Text-to-SQL parsing has achieved remarkable progress under the Full Schema Assumption. However, this premise fails in real-world enterprise environments where databases contain hundreds of tables with massive noisy metadata. Rather than injecting the full schema upfront, an agent must actively identify and verify only the relevant subset, giving rise to the Unknown Schema scenario we study in this work.
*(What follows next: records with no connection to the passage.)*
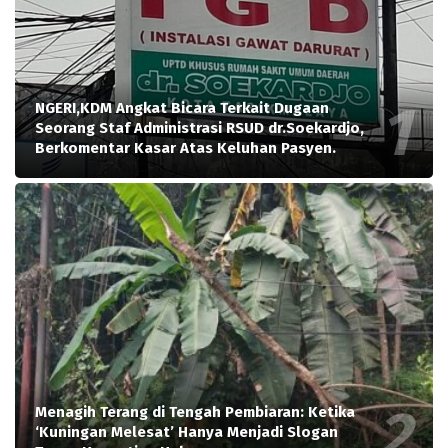
NGERI,KDM Angkat Bicara Terkait Dugaan
Seorang Staf Administrasi RSUD dr.Soekardjo,
Berkomentar Kasar Atas Keluhan Pasyen.
Menagih Terang di Tengah Pembiaran: Ketika
‘Kuningan Melesat’ Hanya Menjadi Slogan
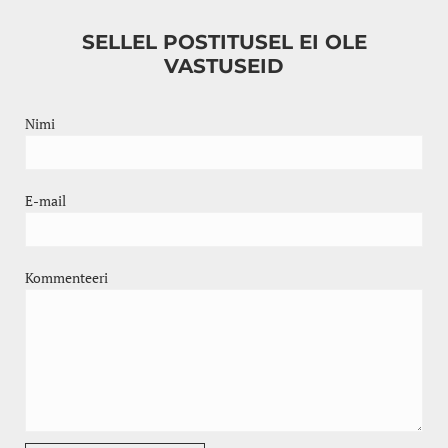
SELLEL POSTITUSEL EI OLE
VASTUSEID
Nimi
E-mail
Kommenteeri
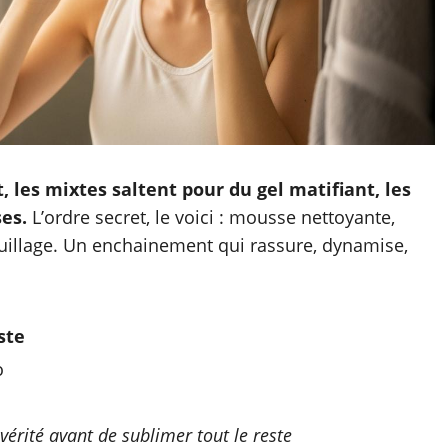
les mixtes saltent pour du gel matifiant, les
es.
L’ordre secret, le voici : mousse nettoyante,
illage. Un enchainement qui rassure, dynamise,
ste
o
vérité avant de sublimer tout le reste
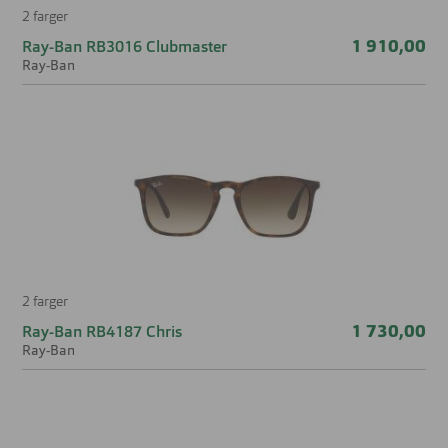
2 farger
1 910,00
Ray-Ban RB3016 Clubmaster
Ray-Ban
2 farger
1 730,00
Ray-Ban RB4187 Chris
Ray-Ban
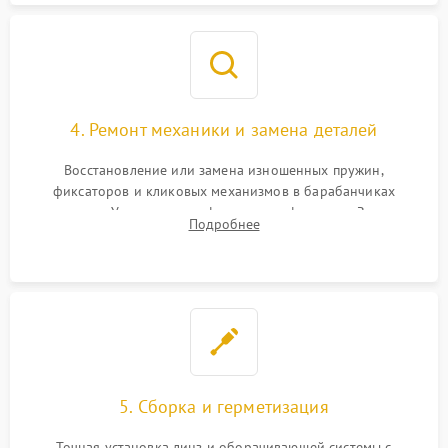
4. Ремонт механики и замена деталей
Восстановление или замена изношенных пружин,
фиксаторов и кликовых механизмов в барабанчиках
поправок. Устранение люфтов в трансфокаторе. Замена
Подробнее
поврежденных линз, разбитой сетки или восстановление
контактов в цепи подсветки прицельной марки.
5. Сборка и герметизация
Точная установка линз и оборачивающей системы с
To address this, we propose TRUST-SQL (Truthful Reasoning with Unknown Schema via Tools). We formulate the task as a Partially Observable Markov Decision Process where our autonomous agent employs a structured four-phase protocol to ground reasoning in verified metadata. Crucially, this protocol provides a structural boundary for our novel Dual-Track GRPO strategy. By applying token-level masked advantages, this strategy isolates exploration rewards from execution outcomes to resolve credit assignment, yielding a 9.9% relative improvement over standard GRPO. Extensive experiments across five benchmarks demonstrate that TRUST-SQL achieves an average absolute improvement of 30.6% and 16.6% for the 4B and 8B variants respectively over their base models. Remarkably, despite operating entirely without pre-loaded metadata, our framework consistently matches or surpasses strong baselines that rely on schema prefilling.